Suppose $f$ is convex and $x^*$ is a minimizer, and $x^* \in [a,b]$, and let $c,d$ be values such that $a < c < d < b$. Then
i) $f(c) \leq f(d) \implies x^* \in [a,d]$
ii) $f(c) = f(d) \implies x^* \in [c,d]$
I am having trouble proving (i), here is what I did.
WORK
i) If $x^* = c$, then we have $x^* = c$. So done, else we must have $f(x^*) < f(c)$ and assume that on the contrary that $x^* \in (d, b]$. Then $b = x^* + t(b-d)$ for some $t \in [0,1]$. So we have
$$f(b) \leq f(x^*) + tf(b) - tf(d) \leq f(x^*) + tf(b) - tf(c) $$
I am stuck at this point, I don't know how to arrive the contradiction that $f(c) \geq f(d)$
ii) if either $x^* = d$ or $c$, then we are done, otherwise $f(x^*) < f(c)$ without any loss of generality. Then $c = x^* + t(d - x^*)$ for some $t \in [0,1]$. So we get
$$f(c) = f(x^* + t(d - x^*)) \leq f(x^*)+ tf(d) - tf(x^*) \leq (1 - t)f(x^*) + tf(d) \leq (1 - t)f(d) + tf(d) = f(d).$$ A contradiction.
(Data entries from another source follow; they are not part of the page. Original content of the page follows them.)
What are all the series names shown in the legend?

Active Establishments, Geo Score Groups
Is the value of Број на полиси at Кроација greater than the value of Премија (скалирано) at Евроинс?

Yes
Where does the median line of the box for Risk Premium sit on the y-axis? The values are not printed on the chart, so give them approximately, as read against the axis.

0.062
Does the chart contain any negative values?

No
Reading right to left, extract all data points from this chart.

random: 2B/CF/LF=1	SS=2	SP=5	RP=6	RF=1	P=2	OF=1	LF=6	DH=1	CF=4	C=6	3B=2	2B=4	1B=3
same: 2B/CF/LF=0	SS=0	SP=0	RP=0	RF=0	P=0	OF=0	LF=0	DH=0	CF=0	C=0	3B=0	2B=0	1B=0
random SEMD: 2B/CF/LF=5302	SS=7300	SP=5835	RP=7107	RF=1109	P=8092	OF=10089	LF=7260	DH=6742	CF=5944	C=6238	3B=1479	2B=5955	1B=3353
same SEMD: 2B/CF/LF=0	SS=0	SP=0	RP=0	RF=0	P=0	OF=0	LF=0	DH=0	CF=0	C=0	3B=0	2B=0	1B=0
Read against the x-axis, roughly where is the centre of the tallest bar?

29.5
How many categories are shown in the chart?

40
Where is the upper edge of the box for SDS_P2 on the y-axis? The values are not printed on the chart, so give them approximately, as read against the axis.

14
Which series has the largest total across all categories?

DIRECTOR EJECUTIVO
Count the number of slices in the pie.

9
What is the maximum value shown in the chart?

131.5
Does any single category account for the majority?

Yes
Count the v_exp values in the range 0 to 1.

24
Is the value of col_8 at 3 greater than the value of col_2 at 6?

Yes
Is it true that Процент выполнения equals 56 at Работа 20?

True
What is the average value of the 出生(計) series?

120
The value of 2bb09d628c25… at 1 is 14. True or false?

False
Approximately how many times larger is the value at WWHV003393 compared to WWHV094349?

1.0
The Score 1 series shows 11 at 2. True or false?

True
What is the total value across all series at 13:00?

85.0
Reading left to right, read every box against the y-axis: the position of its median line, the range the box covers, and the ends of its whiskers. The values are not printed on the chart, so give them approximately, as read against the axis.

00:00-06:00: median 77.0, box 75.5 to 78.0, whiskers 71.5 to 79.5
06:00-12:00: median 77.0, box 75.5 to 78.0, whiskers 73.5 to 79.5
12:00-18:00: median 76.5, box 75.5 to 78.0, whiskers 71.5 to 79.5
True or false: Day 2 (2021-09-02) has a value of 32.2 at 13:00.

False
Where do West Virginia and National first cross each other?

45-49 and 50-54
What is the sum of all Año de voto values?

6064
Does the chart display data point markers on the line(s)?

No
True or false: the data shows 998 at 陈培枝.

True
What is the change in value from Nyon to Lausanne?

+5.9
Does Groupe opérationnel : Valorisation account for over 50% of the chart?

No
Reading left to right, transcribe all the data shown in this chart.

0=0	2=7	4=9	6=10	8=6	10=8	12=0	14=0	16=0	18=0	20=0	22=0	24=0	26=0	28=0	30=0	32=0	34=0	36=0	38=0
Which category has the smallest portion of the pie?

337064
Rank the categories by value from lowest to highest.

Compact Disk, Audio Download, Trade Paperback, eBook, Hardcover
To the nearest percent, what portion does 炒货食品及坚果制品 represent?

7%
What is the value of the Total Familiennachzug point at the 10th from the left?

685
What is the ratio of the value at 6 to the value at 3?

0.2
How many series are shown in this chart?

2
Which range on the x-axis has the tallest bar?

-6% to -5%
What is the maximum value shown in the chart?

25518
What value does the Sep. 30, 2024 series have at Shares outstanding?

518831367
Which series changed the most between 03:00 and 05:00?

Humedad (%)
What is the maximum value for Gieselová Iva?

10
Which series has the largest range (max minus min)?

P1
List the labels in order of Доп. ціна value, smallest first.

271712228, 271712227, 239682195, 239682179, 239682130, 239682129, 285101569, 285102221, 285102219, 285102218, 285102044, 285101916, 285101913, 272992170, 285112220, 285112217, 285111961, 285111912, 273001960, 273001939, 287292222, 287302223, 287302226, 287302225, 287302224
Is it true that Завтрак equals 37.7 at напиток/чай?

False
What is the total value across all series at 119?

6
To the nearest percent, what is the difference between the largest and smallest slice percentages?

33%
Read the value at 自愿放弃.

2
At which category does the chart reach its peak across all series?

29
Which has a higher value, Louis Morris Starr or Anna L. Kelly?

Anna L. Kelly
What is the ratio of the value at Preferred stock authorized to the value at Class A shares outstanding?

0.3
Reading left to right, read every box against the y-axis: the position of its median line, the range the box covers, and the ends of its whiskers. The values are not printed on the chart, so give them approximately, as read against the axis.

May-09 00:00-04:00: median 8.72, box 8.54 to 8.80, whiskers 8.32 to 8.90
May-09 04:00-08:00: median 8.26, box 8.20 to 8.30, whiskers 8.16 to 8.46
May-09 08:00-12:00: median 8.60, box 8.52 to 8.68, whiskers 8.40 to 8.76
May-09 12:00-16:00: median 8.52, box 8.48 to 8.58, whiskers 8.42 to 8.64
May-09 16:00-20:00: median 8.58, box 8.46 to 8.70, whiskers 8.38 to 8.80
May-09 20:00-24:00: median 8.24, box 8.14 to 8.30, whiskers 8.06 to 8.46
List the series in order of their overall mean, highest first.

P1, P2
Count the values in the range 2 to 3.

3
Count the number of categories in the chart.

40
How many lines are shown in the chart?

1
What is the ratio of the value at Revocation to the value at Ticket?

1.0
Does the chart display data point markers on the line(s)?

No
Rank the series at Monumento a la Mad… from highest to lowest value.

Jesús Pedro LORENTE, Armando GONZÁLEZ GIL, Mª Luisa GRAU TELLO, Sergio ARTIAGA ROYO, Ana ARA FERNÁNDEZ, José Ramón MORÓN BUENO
(i) Continuing your start: If $f(x^*)<f(c)$, $x^*\in (d,b]$. The contradiction happens if you interpret $d$ as convex combination of $c$ and $x^*$: $d = c + t(x^*-c)$, $t\in (0,1)$, as $d\in(c,x^*)$: $$ f(d) = f(c + t(x^*-c)) \le (1-t)f(c) + t f(x^*) < (1-t) f(c) + tf(c) = f(c). $$ Hence, $f(d)<f(c)$ in contrary to the assumptions.